Tamil language soap opera

Thayamma Kudumbathaar is a 2024 Indian Tamil-language famil Melodrama television series that airs on DD Tamil, produced by Radhika Sarathkumar under the Radaan Mediaworks banner.

The first season had 413 episodes. It premiered on 19 January 2024 and aired from Monday to Friday at 20:30 and ended with 413 episodes on 7 March 2025. The show stars Radhika Sarathkumar and Venu Arvind in lead roles, directed by E.Vikkiramathithan.

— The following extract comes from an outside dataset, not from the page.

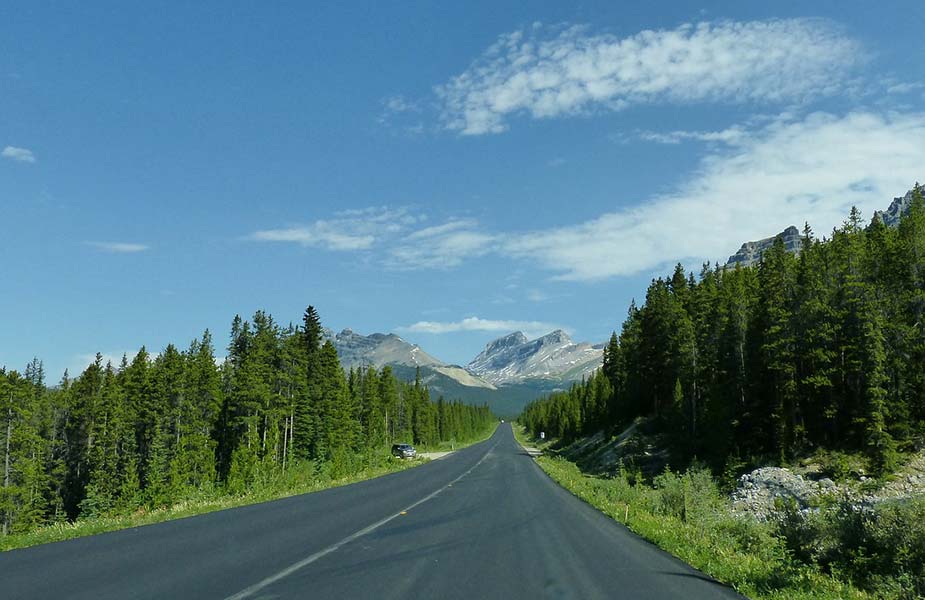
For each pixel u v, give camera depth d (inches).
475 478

It premiered, along with two other serials Budget Kudumbam and Shakthi IPS.

The second season premiered on 1 June 2026, and airs on Monday and Friday at 20:30. Radhika Sarathkumar and Venu Arvind once again been appointed in the lead role for the 4th time.

==Series overview==

| Series | Episodes |  | Originally released |  |
| First released | Last released |
| 1 | 413 |  | 19 January 2024 | 7 March 2025 |
| 2 | TBA |  | 1 June 2026 | TBA |

== Plot ==
The story follows Thayamma (Radhika Sarathkumar), who is the perfect wife and mother, who supports her husband Velmurugan and their children Bharath, Shyamala, and their adopted children Ram and Gowri. Explores central themes of family bonds and matriarchal strength.

==Cast==
=== Main ===
- Radhika Sarathkumar as Thayamma (2024-2025/2026-present)
  - Preetha Suresh as Young Thayamma
- Venu Arvind as Velmurugan (2024-2025/2026-present)
  - Ajay as Young Velmurugan

=== Recurring ===
- Arjun (2024-2025) / Naresh Eswar (2026-present) as Ram
- Praharshitha (2024-2025) as Gowri
- Rani as Prabhavathy Elangovanan (2024-2025/2026-present)
  - VJ Keerthi as Young Prabhavathy Elangovanan
- Mahalashmi Shankar as Shyamala Nandan
- Vittal (2024-2025) as Bharath
- Poovilangu Mohan as Sattanathan (2024-2025/2026-present)
- Senthilnathan as Ezhumalai
- Vinoth KG as Saravanan
- Rekha Angelina as Baakiyam
  - Dhanalakshmi Shiva as Young Baakiyam
- Harshini (2024-2025) / Rubiseena (2026-present) as Sandhiya
- Banu Mathy / Sheela as Lakshmi
- Manas Chavali as Elangovanan (Died in serial)
- VJ Lavanya as Keerthi
- Sudharsanam / Arun Kumar Rajan as Nandan
- Meenakshi Muruha as Sundariammal

== Production ==
=== Development ===
Originally produced and under the working title Thayamma, Thayamma Kudumbathaar was produced by actress Radhika Sarathkumar's Radhika Mediaworks and directed by Vikram Adhityan and E. Vikkiramathithan. Originally developed for broadcast on Kalaignar TV , the series was later aired on DD Tamil. Music composed by C. Sathya and performed by Saindhavi.

=== Casting ===
Production began with the casting of Radhika Sarathkumar and Venu Arvind being paired for the fourth time. Venu Arvind's previous role has been in 2018-2019 serial Chandrakumari, and Praharshitha had been on hiatus for eighteen years.